> _WHAT NEEDS TO BE DONE_:
If a line in the data contains "lines", copy it out.

/---

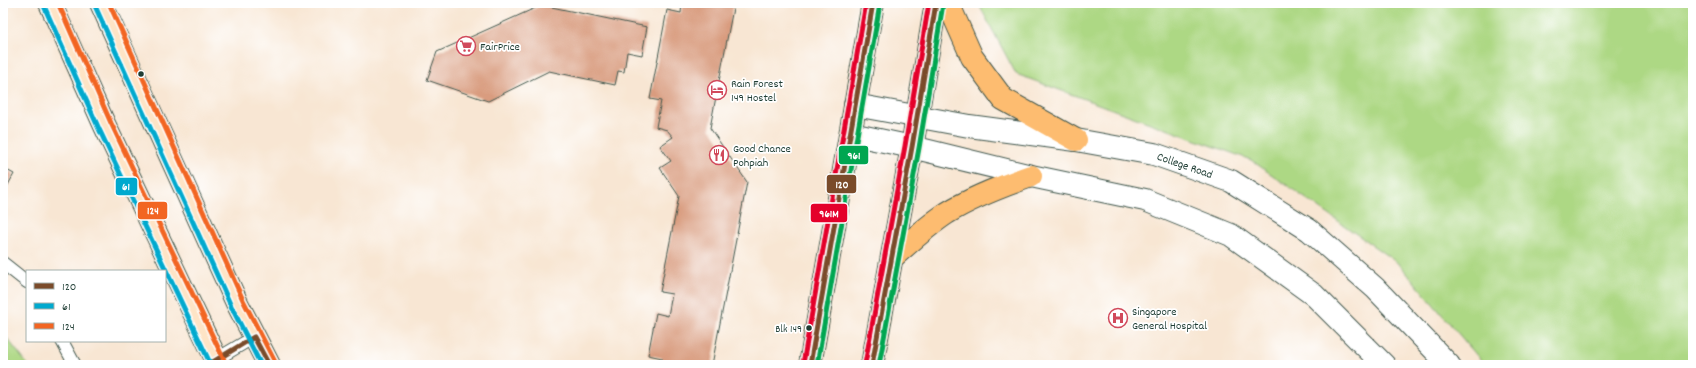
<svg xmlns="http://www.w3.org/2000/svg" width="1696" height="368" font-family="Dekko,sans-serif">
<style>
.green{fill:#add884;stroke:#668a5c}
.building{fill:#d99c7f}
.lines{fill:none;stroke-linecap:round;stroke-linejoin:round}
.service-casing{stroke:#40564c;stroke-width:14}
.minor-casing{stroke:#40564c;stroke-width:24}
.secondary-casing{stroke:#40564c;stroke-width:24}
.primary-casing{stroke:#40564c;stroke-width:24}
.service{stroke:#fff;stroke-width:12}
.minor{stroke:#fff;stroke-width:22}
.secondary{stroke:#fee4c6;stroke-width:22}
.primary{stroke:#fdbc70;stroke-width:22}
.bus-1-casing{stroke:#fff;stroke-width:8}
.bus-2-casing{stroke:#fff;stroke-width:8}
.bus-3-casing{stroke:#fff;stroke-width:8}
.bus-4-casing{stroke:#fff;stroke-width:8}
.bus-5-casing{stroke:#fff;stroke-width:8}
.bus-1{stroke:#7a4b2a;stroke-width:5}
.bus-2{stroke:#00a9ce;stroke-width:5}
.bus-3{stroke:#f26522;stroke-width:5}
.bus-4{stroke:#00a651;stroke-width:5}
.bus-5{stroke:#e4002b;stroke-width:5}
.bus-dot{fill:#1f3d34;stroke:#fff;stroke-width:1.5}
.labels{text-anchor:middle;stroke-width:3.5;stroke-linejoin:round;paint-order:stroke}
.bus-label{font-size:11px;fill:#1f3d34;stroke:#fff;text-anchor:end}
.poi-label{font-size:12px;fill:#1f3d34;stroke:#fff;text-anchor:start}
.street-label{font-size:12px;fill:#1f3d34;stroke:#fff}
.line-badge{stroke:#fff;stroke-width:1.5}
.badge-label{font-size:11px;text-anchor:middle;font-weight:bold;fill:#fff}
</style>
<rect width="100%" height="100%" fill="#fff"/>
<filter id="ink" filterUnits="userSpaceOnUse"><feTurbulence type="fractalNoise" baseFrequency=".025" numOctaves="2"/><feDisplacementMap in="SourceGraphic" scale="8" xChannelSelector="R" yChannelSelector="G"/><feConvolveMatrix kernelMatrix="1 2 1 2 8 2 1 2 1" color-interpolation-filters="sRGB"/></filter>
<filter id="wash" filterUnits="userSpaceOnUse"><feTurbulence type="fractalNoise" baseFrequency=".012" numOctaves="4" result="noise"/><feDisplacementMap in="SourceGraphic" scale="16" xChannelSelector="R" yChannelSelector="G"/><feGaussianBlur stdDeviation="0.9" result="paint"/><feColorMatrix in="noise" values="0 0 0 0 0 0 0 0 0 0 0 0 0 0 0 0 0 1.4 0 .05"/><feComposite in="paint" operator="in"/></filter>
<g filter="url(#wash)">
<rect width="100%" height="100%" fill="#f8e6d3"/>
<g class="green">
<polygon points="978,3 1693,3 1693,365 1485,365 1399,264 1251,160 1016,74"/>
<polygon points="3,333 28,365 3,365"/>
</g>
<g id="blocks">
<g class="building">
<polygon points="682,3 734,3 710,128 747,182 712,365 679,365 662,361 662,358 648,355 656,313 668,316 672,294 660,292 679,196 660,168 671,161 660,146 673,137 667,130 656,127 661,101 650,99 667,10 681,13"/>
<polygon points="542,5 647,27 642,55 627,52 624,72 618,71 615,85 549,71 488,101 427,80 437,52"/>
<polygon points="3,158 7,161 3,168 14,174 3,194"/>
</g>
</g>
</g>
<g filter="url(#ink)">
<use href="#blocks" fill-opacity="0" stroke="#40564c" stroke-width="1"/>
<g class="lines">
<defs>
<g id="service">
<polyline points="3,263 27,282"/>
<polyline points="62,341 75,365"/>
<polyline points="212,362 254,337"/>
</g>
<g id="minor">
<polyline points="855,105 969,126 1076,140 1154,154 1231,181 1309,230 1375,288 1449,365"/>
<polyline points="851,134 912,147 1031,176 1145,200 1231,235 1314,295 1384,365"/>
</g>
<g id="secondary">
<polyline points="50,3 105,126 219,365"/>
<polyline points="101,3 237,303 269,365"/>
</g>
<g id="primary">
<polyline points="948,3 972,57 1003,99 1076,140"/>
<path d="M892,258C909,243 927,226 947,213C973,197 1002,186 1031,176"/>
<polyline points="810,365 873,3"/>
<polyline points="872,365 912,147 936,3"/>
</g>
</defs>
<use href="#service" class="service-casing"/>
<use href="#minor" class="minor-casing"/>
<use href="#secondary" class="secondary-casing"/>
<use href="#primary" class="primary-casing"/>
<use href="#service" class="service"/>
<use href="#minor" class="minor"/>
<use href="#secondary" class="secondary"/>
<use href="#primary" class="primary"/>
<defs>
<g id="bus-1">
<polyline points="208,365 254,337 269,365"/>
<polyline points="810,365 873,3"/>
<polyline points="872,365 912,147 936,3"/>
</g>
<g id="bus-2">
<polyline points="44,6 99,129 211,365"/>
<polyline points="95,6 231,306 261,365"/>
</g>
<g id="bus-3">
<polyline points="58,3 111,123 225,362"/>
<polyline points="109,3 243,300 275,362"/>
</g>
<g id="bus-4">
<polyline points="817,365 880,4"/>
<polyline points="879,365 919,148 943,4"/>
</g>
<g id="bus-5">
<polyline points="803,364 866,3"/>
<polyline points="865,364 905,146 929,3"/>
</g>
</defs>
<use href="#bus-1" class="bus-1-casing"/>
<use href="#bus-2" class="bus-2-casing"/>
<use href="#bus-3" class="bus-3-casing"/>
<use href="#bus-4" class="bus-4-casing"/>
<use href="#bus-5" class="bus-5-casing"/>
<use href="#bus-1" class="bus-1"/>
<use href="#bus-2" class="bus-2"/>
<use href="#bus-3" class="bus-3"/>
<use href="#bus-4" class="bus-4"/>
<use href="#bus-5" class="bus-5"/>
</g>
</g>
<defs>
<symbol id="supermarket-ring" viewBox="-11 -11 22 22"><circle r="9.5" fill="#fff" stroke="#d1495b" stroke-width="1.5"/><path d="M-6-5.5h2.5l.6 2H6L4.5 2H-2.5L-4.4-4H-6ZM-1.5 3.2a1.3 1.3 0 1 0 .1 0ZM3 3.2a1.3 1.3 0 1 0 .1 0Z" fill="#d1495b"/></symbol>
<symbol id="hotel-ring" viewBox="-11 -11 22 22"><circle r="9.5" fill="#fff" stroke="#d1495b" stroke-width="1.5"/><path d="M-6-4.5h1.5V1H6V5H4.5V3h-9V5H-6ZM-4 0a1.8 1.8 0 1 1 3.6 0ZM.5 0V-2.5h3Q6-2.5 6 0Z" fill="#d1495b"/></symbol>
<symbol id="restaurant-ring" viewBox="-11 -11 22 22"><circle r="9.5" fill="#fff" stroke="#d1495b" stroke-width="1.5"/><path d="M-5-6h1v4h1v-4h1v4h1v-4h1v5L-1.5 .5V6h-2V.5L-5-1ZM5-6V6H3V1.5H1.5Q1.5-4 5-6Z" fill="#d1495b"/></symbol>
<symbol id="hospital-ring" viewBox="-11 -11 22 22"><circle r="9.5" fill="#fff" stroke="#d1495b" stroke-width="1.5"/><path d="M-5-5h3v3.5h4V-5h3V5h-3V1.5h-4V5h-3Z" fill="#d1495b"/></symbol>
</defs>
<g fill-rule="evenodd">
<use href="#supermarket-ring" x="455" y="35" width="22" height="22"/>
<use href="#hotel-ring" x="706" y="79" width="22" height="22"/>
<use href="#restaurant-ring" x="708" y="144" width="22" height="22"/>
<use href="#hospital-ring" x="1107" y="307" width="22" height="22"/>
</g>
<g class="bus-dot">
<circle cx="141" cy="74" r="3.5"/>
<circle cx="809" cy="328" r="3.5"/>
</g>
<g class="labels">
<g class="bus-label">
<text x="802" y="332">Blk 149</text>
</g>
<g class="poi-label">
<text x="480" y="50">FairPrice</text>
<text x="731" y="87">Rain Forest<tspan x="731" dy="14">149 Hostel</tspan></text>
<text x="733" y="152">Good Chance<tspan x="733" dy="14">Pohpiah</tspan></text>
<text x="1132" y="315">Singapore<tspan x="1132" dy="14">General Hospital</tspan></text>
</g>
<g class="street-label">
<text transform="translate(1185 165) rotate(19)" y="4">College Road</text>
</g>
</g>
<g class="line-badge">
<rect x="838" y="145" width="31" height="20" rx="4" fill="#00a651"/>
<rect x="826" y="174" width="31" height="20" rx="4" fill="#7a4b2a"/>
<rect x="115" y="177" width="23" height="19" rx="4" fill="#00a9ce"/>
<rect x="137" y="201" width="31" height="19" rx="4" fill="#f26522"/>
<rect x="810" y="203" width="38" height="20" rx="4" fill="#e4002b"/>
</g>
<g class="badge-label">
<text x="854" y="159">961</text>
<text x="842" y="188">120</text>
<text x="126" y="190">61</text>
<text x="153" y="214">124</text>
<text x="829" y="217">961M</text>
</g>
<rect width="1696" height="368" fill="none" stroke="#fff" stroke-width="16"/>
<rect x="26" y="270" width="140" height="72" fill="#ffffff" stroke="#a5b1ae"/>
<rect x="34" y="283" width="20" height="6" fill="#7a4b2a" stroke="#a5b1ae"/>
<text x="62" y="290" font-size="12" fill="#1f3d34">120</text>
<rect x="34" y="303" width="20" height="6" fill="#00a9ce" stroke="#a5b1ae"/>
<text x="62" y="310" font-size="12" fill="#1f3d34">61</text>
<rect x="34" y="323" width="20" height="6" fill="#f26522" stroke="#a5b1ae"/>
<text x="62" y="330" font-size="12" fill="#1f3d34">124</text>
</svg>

\---
/---

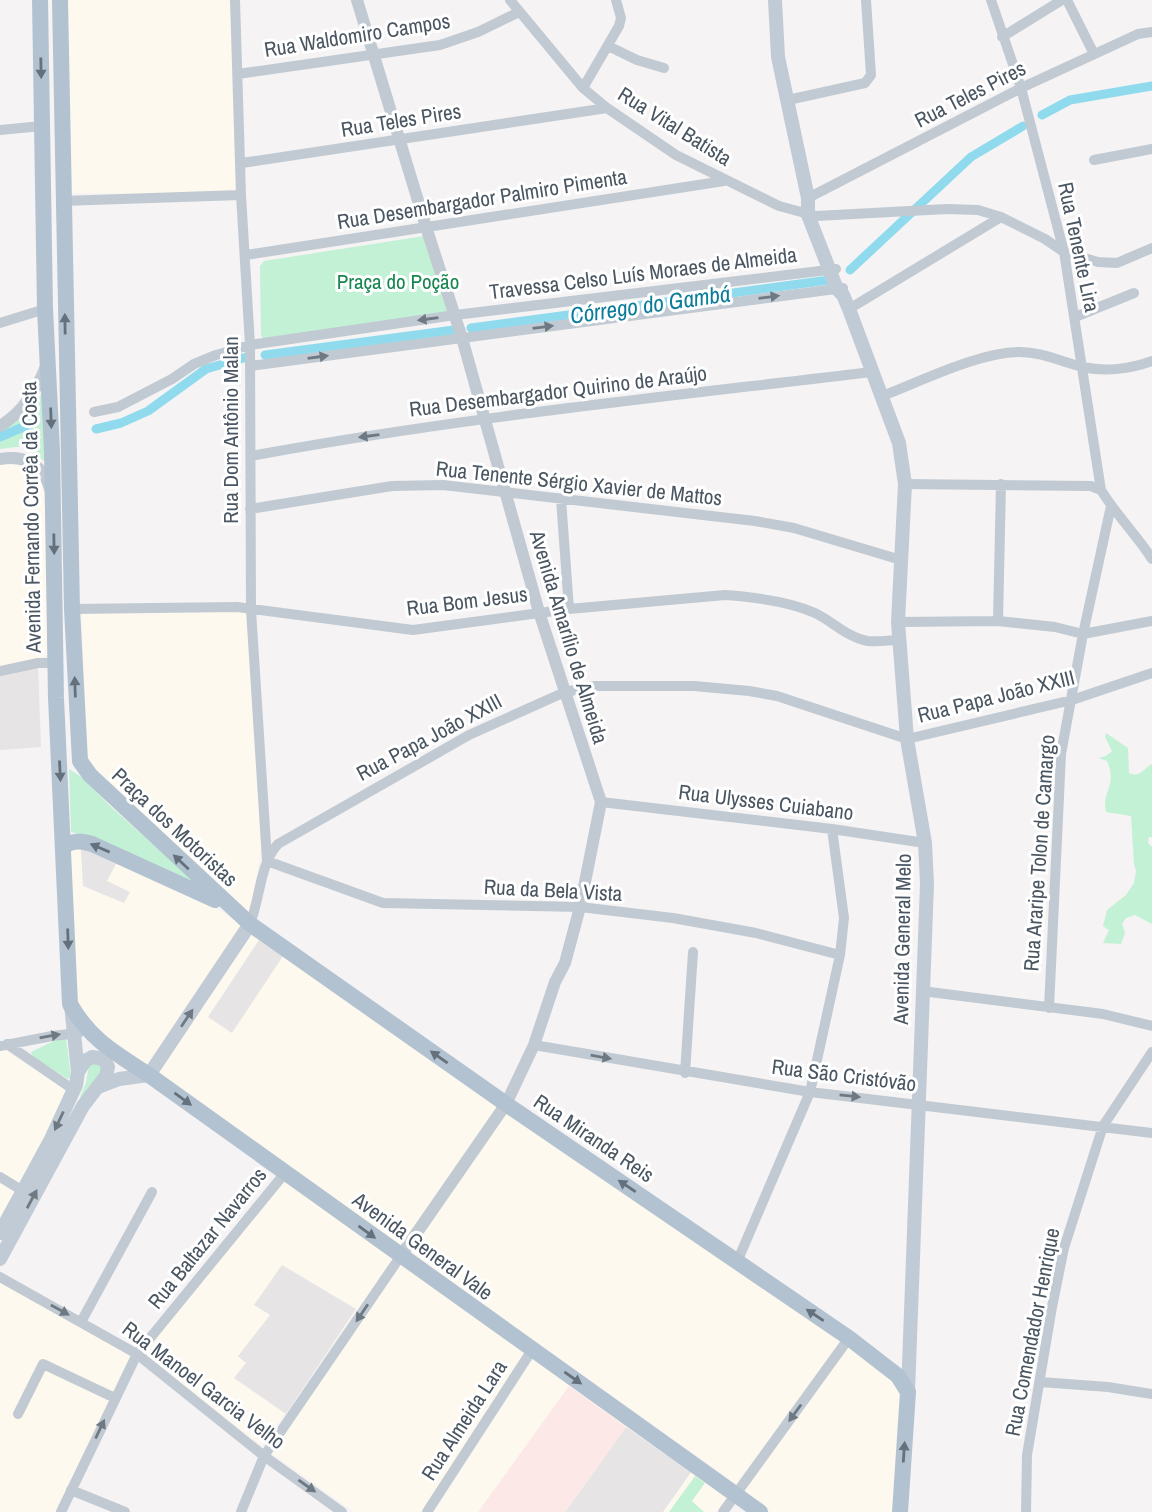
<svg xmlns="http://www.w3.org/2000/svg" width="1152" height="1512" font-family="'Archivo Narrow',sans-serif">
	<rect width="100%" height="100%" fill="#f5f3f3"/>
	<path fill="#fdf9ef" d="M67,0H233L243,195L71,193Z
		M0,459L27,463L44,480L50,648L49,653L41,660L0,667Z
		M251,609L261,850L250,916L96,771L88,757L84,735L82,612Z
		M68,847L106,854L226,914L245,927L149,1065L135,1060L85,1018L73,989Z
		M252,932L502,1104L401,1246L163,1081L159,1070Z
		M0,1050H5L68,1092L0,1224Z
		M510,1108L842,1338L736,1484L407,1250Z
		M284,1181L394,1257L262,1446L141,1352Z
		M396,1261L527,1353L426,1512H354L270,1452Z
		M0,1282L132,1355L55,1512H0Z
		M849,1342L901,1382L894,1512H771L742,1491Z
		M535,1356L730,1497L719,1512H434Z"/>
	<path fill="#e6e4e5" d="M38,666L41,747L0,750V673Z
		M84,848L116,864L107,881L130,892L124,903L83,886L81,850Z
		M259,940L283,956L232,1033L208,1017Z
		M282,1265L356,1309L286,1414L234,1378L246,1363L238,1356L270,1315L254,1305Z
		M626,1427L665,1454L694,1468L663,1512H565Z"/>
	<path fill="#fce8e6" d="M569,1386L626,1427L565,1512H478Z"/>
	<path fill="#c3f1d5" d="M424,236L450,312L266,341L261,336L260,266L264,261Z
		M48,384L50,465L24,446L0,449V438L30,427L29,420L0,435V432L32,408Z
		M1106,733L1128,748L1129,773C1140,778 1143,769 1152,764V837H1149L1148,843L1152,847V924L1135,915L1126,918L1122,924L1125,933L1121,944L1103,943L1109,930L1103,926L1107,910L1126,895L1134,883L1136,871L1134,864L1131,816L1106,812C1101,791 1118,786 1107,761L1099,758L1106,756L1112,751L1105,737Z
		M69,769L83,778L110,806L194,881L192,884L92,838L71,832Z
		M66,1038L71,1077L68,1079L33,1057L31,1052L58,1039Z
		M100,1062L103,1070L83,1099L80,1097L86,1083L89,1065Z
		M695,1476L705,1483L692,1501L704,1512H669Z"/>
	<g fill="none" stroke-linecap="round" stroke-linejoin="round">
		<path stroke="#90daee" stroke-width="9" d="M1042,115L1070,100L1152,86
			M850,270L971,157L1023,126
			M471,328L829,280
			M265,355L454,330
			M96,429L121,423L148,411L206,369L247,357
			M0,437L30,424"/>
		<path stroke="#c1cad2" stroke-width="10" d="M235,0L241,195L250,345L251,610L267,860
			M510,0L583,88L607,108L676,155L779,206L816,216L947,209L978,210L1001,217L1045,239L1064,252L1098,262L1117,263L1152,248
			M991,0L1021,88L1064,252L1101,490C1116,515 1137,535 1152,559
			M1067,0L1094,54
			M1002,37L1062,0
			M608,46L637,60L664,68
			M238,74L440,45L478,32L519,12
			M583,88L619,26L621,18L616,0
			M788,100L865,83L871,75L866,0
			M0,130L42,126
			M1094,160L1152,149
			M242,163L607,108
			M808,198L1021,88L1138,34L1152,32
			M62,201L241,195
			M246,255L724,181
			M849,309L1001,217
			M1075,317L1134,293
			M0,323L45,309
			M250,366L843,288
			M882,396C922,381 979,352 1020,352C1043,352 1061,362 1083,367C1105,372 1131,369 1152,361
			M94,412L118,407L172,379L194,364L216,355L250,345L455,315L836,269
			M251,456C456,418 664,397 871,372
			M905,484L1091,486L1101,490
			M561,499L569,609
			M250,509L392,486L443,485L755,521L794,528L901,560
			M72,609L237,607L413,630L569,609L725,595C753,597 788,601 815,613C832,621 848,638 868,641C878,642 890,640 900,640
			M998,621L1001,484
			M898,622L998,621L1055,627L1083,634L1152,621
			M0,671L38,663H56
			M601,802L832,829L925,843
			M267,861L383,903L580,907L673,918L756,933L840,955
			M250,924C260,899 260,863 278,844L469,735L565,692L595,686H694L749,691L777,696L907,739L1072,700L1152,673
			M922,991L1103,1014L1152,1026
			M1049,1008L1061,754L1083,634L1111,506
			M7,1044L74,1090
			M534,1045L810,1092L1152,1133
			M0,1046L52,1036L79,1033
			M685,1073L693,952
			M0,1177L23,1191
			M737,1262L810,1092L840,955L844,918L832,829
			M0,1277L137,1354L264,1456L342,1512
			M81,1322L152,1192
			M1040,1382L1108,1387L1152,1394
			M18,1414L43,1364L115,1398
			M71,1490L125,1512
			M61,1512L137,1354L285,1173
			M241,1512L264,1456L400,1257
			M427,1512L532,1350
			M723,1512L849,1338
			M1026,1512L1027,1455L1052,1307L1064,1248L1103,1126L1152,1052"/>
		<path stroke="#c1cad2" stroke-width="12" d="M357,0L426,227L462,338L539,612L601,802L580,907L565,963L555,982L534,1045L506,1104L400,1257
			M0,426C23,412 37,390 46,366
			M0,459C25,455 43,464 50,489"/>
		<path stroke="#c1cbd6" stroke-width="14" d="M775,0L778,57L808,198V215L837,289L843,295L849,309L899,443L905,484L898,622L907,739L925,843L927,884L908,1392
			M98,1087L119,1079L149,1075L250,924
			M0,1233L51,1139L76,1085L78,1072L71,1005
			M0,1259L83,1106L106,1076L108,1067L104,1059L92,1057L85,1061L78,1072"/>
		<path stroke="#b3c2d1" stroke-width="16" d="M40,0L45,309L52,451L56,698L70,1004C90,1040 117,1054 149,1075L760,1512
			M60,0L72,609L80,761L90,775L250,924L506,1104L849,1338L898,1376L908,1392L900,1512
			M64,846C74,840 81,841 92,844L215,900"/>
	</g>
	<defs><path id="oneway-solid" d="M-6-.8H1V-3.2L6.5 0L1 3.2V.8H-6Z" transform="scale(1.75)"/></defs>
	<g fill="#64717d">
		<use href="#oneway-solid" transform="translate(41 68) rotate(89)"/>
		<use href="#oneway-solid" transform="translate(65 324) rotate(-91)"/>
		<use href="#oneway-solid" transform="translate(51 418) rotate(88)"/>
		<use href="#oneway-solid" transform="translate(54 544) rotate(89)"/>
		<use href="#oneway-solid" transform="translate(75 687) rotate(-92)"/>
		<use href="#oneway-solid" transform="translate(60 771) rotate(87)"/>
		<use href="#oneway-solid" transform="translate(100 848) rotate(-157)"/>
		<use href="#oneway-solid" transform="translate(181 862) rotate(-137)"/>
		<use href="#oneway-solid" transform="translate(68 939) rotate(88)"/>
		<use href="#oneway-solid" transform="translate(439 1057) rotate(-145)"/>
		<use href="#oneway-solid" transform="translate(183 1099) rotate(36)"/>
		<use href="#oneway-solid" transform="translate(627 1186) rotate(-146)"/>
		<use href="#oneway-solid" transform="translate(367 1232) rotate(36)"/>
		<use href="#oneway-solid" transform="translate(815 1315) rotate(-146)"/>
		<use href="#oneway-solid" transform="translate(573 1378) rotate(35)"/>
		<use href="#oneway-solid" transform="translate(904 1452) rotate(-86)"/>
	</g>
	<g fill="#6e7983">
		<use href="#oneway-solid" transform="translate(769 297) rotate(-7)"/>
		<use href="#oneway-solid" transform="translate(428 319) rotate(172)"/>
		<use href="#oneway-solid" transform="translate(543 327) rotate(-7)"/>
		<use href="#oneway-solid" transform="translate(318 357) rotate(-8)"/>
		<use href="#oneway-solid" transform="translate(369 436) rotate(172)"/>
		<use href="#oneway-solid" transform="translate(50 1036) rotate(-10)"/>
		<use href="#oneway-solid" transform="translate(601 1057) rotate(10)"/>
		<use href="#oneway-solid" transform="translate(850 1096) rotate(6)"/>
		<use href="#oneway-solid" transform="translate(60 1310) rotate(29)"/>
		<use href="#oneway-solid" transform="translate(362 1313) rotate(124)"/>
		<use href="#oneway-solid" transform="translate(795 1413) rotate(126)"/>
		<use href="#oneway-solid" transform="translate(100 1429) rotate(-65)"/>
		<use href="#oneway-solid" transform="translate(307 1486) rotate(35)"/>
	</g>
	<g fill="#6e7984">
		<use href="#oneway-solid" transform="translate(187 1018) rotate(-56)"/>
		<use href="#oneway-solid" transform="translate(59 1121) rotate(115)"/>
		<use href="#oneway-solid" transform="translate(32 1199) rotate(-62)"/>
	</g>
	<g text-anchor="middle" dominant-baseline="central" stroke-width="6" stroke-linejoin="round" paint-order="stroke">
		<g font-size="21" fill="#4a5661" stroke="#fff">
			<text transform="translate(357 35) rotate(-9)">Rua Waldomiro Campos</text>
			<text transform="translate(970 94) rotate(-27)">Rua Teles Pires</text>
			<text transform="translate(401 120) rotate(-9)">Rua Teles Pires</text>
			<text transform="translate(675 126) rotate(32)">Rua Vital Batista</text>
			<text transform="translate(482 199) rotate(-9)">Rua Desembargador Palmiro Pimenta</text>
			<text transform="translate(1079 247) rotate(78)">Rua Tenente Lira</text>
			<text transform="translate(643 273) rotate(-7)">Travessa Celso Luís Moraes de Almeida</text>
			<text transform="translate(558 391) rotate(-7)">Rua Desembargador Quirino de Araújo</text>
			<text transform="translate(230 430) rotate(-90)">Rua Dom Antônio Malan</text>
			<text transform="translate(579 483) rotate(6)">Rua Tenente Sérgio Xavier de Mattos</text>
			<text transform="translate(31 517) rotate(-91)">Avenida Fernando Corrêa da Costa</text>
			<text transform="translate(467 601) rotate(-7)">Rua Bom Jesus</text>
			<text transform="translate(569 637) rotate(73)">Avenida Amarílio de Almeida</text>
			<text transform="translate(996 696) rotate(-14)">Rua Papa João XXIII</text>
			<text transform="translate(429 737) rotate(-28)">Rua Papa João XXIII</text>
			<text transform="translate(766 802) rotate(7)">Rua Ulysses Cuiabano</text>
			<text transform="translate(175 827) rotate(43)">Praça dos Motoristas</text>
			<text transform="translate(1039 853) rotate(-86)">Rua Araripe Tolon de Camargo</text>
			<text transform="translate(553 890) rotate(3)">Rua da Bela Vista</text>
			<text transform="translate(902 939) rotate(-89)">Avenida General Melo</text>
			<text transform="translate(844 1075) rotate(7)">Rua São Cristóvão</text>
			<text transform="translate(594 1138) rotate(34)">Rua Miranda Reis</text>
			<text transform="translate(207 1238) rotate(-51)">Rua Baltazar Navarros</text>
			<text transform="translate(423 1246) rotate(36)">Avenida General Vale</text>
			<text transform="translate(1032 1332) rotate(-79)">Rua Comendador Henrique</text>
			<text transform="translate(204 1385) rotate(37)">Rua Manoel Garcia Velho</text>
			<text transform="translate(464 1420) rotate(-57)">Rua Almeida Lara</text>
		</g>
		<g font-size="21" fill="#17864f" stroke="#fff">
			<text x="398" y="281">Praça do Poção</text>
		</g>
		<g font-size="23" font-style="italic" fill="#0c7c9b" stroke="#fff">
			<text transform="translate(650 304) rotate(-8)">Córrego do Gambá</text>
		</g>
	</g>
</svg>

\---

> _ANSWER_:
.lines{fill:none;stroke-linecap:round;stroke-linejoin:round}
<g class="lines">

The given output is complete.